**Problems and tasks:**
• 1. Please translate this sentence from the RDKit stereochemistry thread below into Spanish: "I've done some in-memory translation of molecules to ROMols, and have used #2 without major problems."
• 2. In the RDKit stereochemistry thread below, why does the Python snippet swap stereoatom1 and stereoatom2 before calling SetStereoAtoms? Answer in one to three sentences.

**Excerpted passage:**
......
Re: [Rdkit-discuss] Double Bond Stereochemistry in the RDKit

2018-12-04 Thread Kovas Palunas
Ok cool!  I did actually just run into an issue while doing some tests: 
https://github.com/rdkit/rdkit/issues/2183.  This issue brings up a question 
for me about where the smiles writer actually looks for stereochem info when it 
decides what to write.

Also, I ran into the same snag earlier too Dan!

- Kovas

From: Dan Nealschneider 
Date: Tuesday, December 4, 2018 at 10:05 AM
To: "col...@gmail.com" 
Cc: Kovas Palunas , rdkit discuss 

Subject: Re: [Rdkit-discuss] Double Bond Stereochemistry in the RDKit

I've done some in-memory translation of molecules to ROMols, and have used #2 
without major problems. I do remember needing to make sure that the stereoatoms 
are in the correct order - that is, that the first stereoatom is bonded to the 
beginAtom of the bond. In Python, this is something like:

bond = mol.GetBondBetweenAtoms(begin, end)
if bond.GetBeginAtomIdx() != begin:
 assert bond.GetBeginAtomIdx() == end
 stereoatom1, stereoatom2 = stereoatom2, stereoatom1
bond.SetStereoAtoms(stereoatom1, stereoatom2)
bond.SetStereo(stereo)

- dan nealschneider

(né wandschneider)
......
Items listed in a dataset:
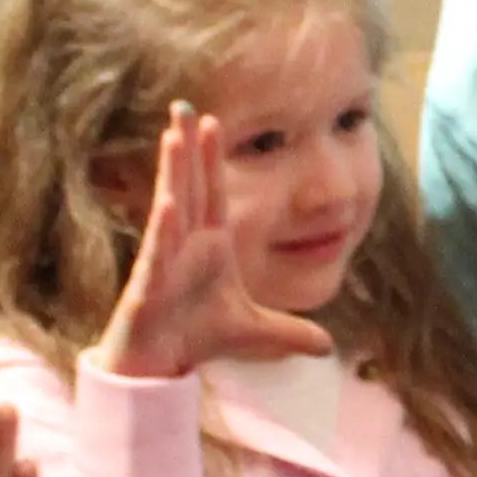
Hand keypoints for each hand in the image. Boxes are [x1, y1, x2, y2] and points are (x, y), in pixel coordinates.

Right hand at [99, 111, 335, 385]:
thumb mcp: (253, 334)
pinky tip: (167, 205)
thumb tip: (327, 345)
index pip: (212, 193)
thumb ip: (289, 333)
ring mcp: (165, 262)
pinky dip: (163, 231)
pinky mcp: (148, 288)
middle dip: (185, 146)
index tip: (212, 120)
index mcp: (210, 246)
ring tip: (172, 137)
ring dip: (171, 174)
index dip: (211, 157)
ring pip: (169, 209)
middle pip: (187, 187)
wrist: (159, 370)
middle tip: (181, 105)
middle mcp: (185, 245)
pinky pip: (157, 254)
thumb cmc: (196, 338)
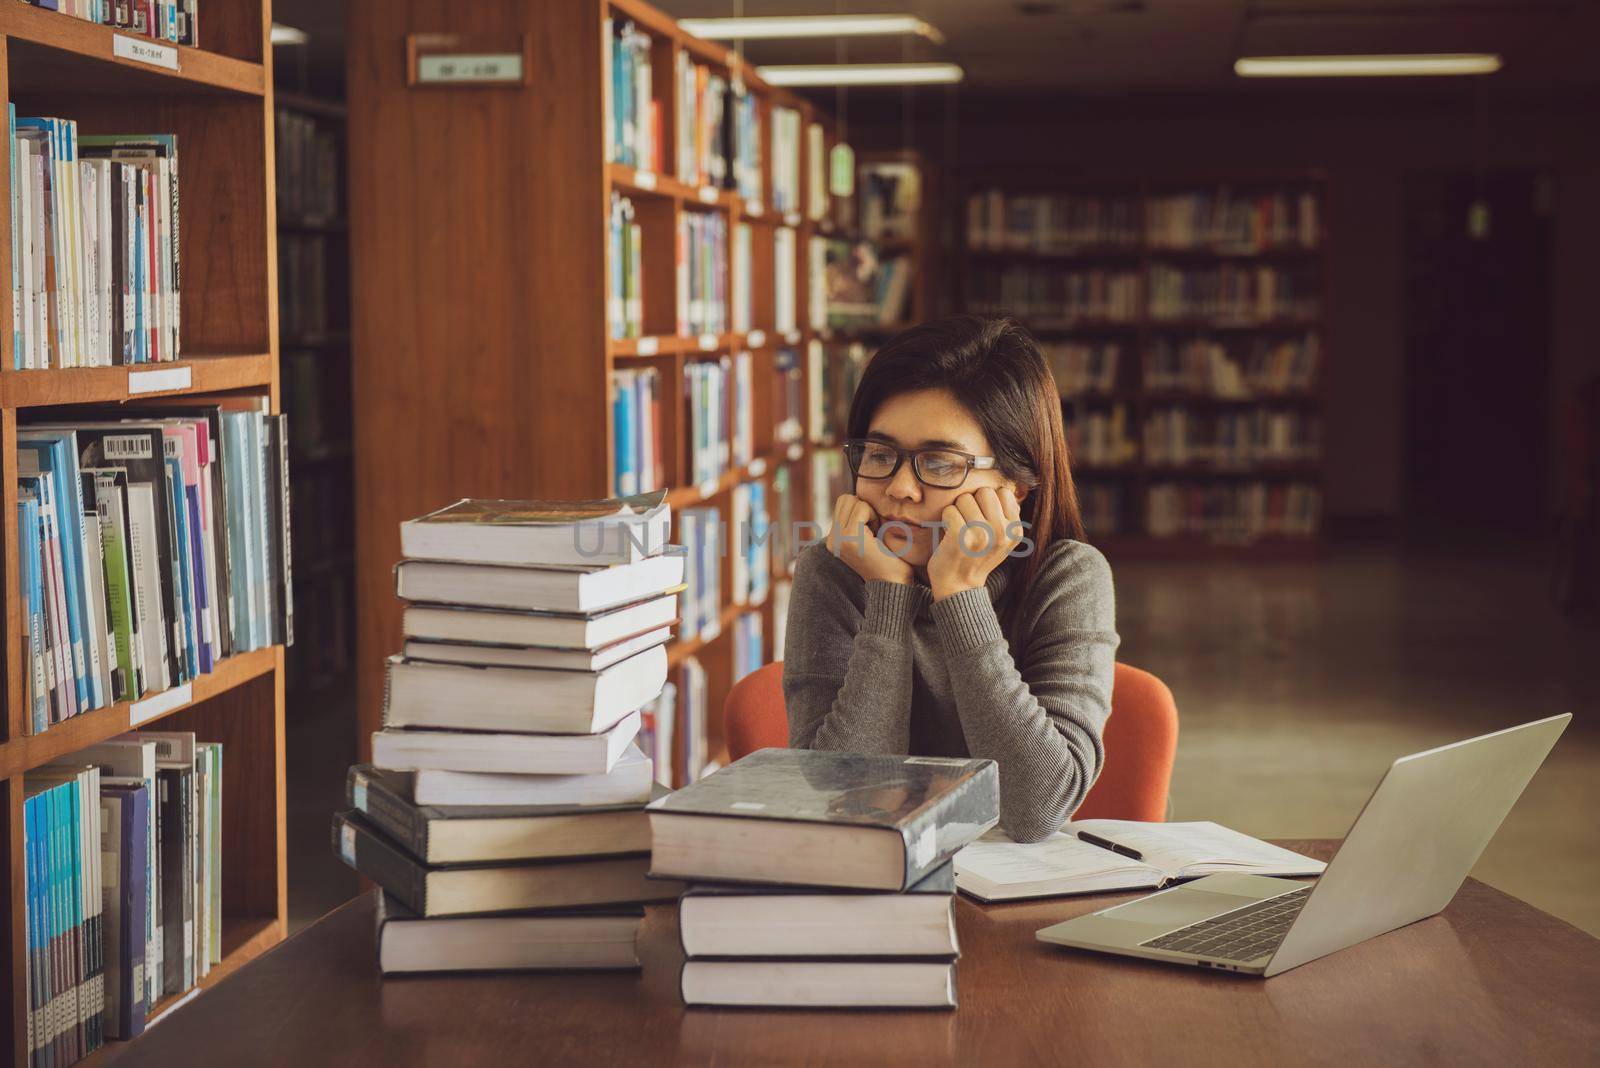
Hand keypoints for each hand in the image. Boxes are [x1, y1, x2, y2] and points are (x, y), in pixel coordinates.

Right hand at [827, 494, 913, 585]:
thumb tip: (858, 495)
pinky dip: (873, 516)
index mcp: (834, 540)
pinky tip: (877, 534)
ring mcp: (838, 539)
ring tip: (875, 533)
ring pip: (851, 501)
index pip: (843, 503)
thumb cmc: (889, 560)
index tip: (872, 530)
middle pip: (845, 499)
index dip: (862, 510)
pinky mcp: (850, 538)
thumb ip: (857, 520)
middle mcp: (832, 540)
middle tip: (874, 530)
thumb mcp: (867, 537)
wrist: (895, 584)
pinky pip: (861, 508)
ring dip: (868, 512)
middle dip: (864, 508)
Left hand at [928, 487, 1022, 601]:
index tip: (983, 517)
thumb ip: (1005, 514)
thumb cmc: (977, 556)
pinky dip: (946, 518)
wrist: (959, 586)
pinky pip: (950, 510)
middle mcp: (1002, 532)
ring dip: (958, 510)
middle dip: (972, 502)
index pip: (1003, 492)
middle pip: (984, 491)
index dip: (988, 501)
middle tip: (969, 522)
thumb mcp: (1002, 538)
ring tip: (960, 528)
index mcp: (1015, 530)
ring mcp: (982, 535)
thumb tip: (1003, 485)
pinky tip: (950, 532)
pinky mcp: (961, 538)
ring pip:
......
**Answers given:**
• 1. He hecho algunas traducciones en memoria de moléculas a ROMols y he usado el n.º 2 sin problemas importantes.

• 2. The stereoatoms must be in the correct order, with the first stereoatom bonded to the beginAtom of the bond. When the bond's begin atom index is not `begin` but `end`, the swap restores that order.